The scenes in Mission Control are excellent too - some of the best moments involve these gentlemen (and they were all men back then) solving problems and doing math! Ed Harris, who’d been to space himself in The Right Stuff, but who’s best known for his roles in eccentric productions like Knightriders, Creepshow, and Walker, rules the roost down in Houston, but he has able support from the likes of Clint “Ticks” Howard and Gary Sinise, who would get a chance to attend a bar-b-que before going to space in Mission to Mars!
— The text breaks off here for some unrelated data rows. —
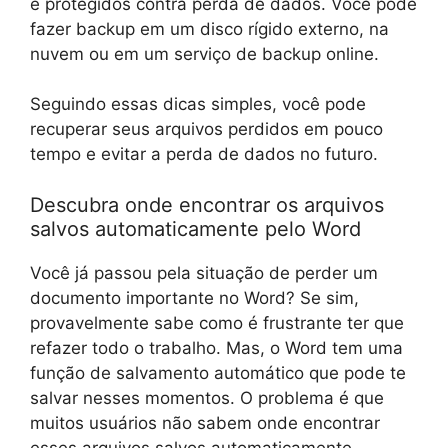
e protegidos contra perda de dados. Você pode
fazer backup em um disco rígido externo, na
nuvem ou em um serviço de backup online.
Seguindo essas dicas simples, você pode
recuperar seus arquivos perdidos em pouco
tempo e evitar a perda de dados no futuro.
Descubra onde encontrar os arquivos
salvos automaticamente pelo Word
Você já passou pela situação de perder um
documento importante no Word? Se sim,
provavelmente sabe como é frustrante ter que
refazer todo o trabalho. Mas, o Word tem uma
função de salvamento automático que pode te
salvar nesses momentos. O problema é que
muitos usuários não sabem onde encontrar
esses arquivos salvos automaticamente.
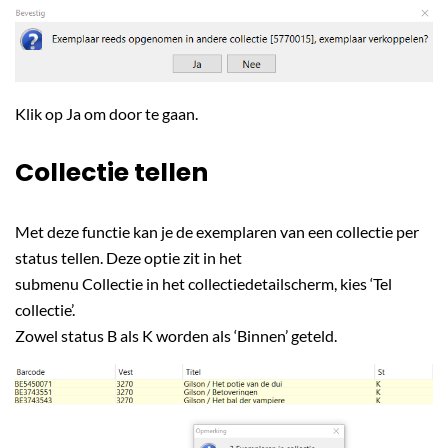
Klik op Ja om door te gaan.
Collectie tellen
Met deze functie kan je de exemplaren van een collectie per
status tellen. Deze optie zit in het
submenu Collectie in het collectiedetailscherm, kies ‘Tel
collectie’.
Zowel status B als K worden als ‘Binnen’ geteld.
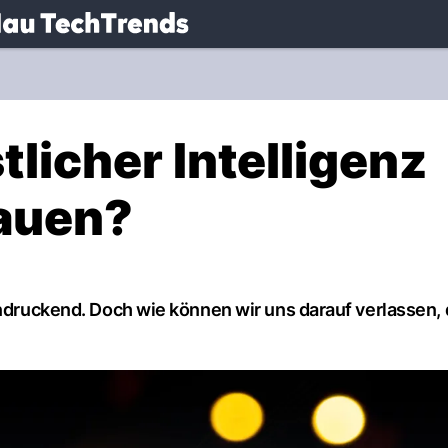
.
NAU.ch
licher Intelligenz
rauen?
indruckend. Doch wie können wir uns darauf verlassen, 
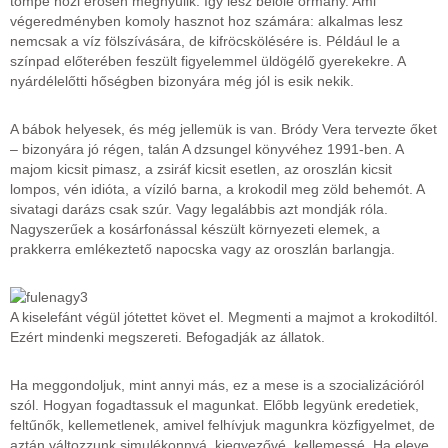
tömpe nózi erősen megnyúlik. Így lesz belőle ormány. Ami
végeredményben komoly hasznot hoz számára: alkalmas lesz
nemcsak a víz fölszívására, de kifröcskölésére is. Például le a
színpad előterében feszült figyelemmel üldögélő gyerekekre. A
nyárdélelőtti hőségben bizonyára még jól is esik nekik.
A bábok helyesek, és még jellemük is van. Bródy Vera tervezte őket
– bizonyára jó régen, talán A dzsungel könyvéhez 1991-ben. A
majom kicsit pimasz, a zsiráf kicsit esetlen, az oroszlán kicsit
lompos, vén idióta, a víziló barna, a krokodil meg zöld behemót. A
sivatagi darázs csak szúr. Vagy legalábbis azt mondják róla.
Nagyszerűek a kosárfonással készült környezeti elemek, a
prakkerra emlékeztető napocska vagy az oroszlán barlangja.
A kiselefánt végül jótettet követ el. Megmenti a majmot a krokodiltól.
Ezért mindenki megszereti. Befogadják az állatok.
Ha meggondoljuk, mint annyi más, ez a mese is a szocializációról
szól. Hogyan fogadtassuk el magunkat. Előbb legyünk eredetiek,
feltűnők, kellemetlenek, amivel felhívjuk magunkra közfigyelmet, de
aztán változzunk simulékonnyá, kiegyezővé, kellemessé. Ha eleve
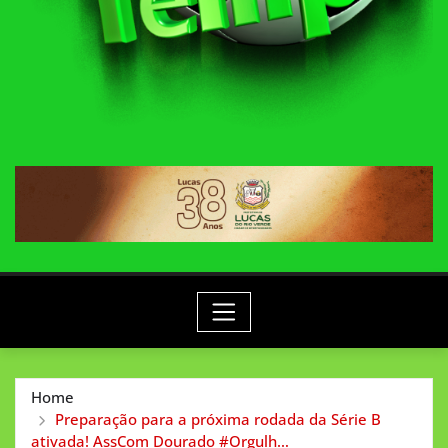
Home
Preparação para a próxima rodada da Série B
ativada! AssCom Dourado #Orgulh…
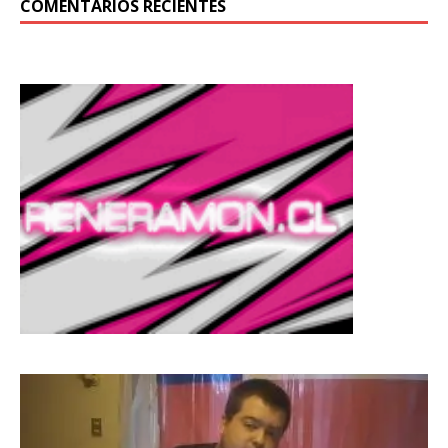
COMENTARIOS RECIENTES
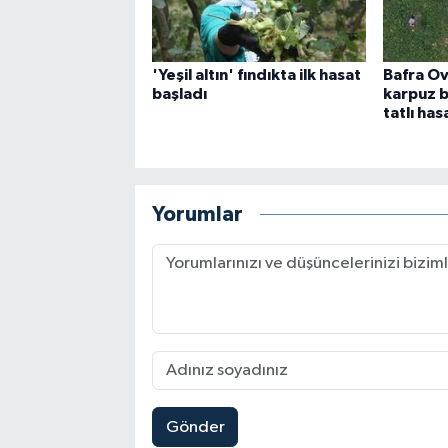
'Yeşil altın' fındıkta ilk hasat
Bafra Ov
başladı
karpuz b
tatlı has
Yorumlar
Gönder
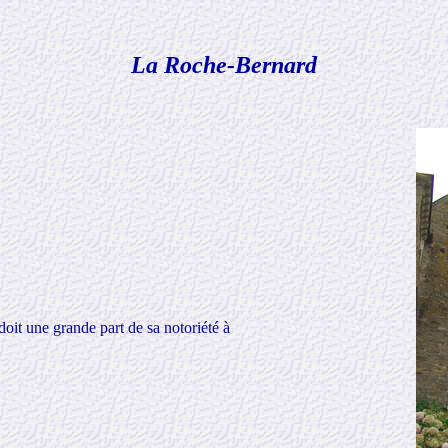
La Roche-Bernard
doit une grande part de sa notoriété à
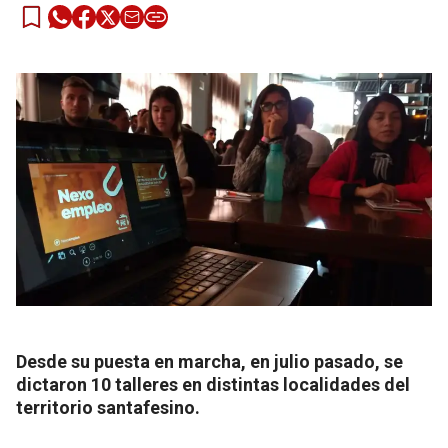
Desde su puesta en marcha, en julio pasado, se
dictaron 10 talleres en distintas localidades del
territorio santafesino.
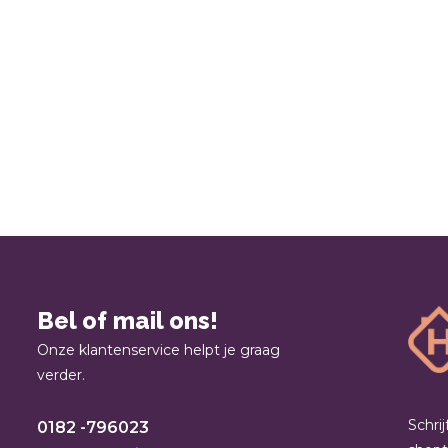
Bel of mail ons!
Onze klantenservice helpt je graag
verder.
Schri
0182 -796023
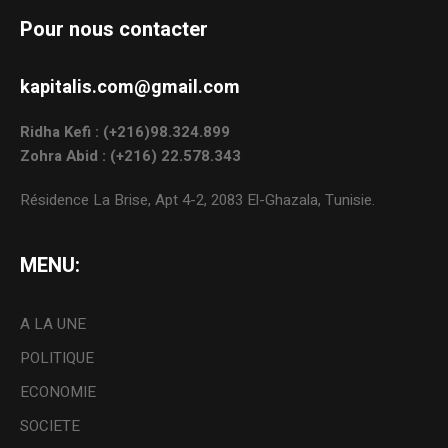
Pour nous contacter
kapitalis.com@gmail.com
Ridha Kefi : (+216)98.324.899
Zohra Abid : (+216) 22.578.343
Résidence La Brise, Apt 4-2, 2083 El-Ghazala, Tunisie.
MENU:
A LA UNE
POLITIQUE
ECONOMIE
SOCIETE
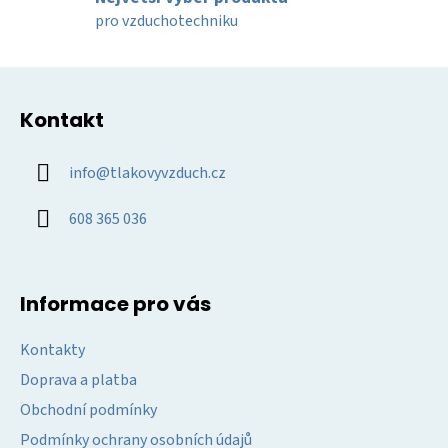
y
pro vzduchotechniku
v
ý
Z
p
á
i
Kontakt
p
s
u
a
info
@
tlakovyvzduch.cz
t
í
608 365 036
Informace pro vás
Kontakty
Doprava a platba
Obchodní podmínky
Podmínky ochrany osobních údajů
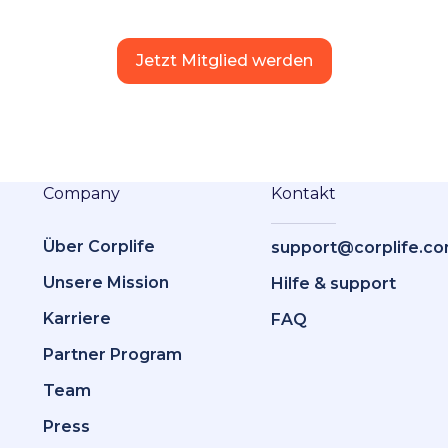
Jetzt Mitglied werden
Company
Kontakt
Über Corplife
support@corplife.c
Unsere Mission
Hilfe & support
Karriere
FAQ
Partner Program
Team
Press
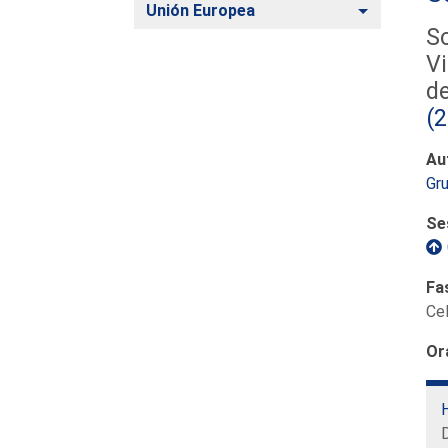
Alternar
Unión Europea
So
Vi
de
(
Au
Gru
Se
Fa
Ce
Or
H
D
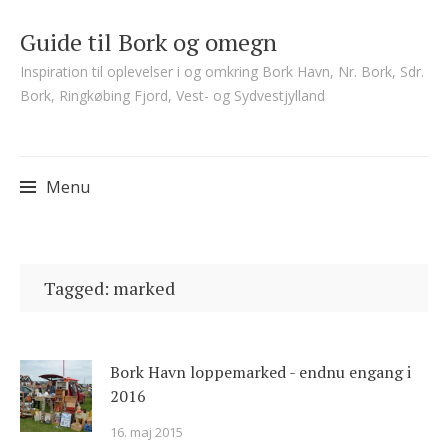
Guide til Bork og omegn
Inspiration til oplevelser i og omkring Bork Havn, Nr. Bork, Sdr.
Bork, Ringkøbing Fjord, Vest- og Sydvestjylland
Menu
Skip
to
Tagged: marked
content
Bork Havn loppemarked - endnu engang i
2016
16. maj 2015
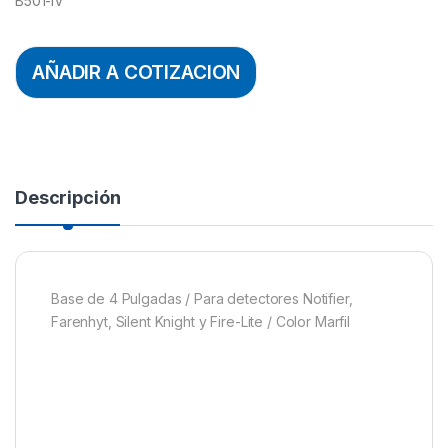
B501-IV
AÑADIR A COTIZACION
Descripción
Base de 4 Pulgadas / Para detectores Notifier,
Farenhyt, Silent Knight y Fire-Lite / Color Marfil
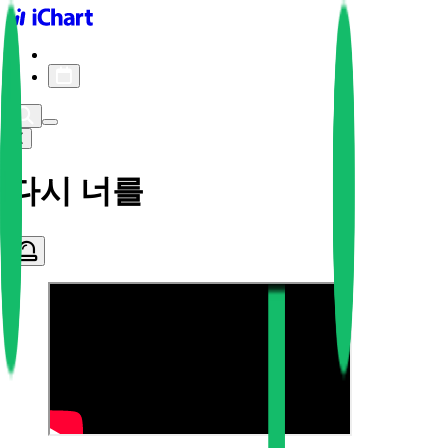
iChart logo
iChart 기록
차트 필터
다시 너를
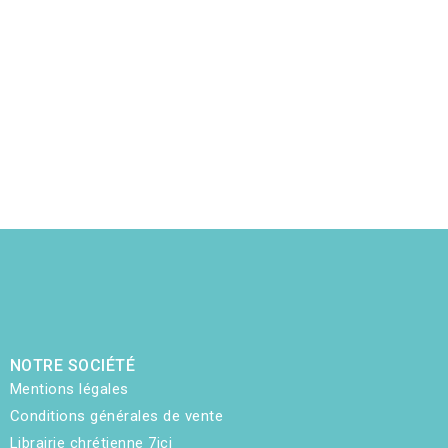
NOTRE SOCIÉTÉ
Mentions légales
Conditions générales de vente
Librairie chrétienne 7ici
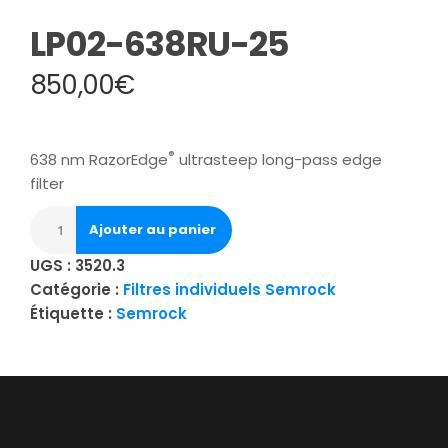
LP02-638RU-25
850,00
€
®
638 nm RazorEdge
ultrasteep long-pass edge
filter
Ajouter au panier
UGS :
3520.3
Catégorie :
Filtres individuels Semrock
Étiquette :
Semrock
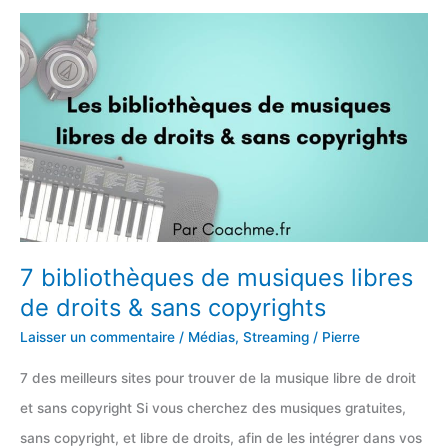
logiciels
streaming
(Youtube
&
Twitch)
7 bibliothèques de musiques libres
de droits & sans copyrights
Laisser un commentaire
/
Médias
,
Streaming
/
Pierre
7 des meilleurs sites pour trouver de la musique libre de droit
et sans copyright Si vous cherchez des musiques gratuites,
sans copyright, et libre de droits, afin de les intégrer dans vos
Kathleen Quinlan from Wild Thing helps ensure that the family scenes are not a drag, as they could easily have been in a story like this! It helps that the editors ably keep things bouncing around from the ship to Mission Control to the home front so that you never get tired of any one group, location, or situation!
Well, it’s a solid middlebrow Hollywood picture, and that can hardly be denied! It doesn’t juice up the action or overplay the drama or invent bad guys or try to lay blame! It looks good thanks to the portly cinematographer, Dean Cundey, and it projects an air of absolute plausibility! And the moment where Lovell’s young son (played by Miko Hughes, who was Gage in Pet Sematary) asks “Was it the door?” always makes me momentarily misty for some reason! Good work, Ron Howard, ha ha! I give Apollo 13 three steely-eyed missile men!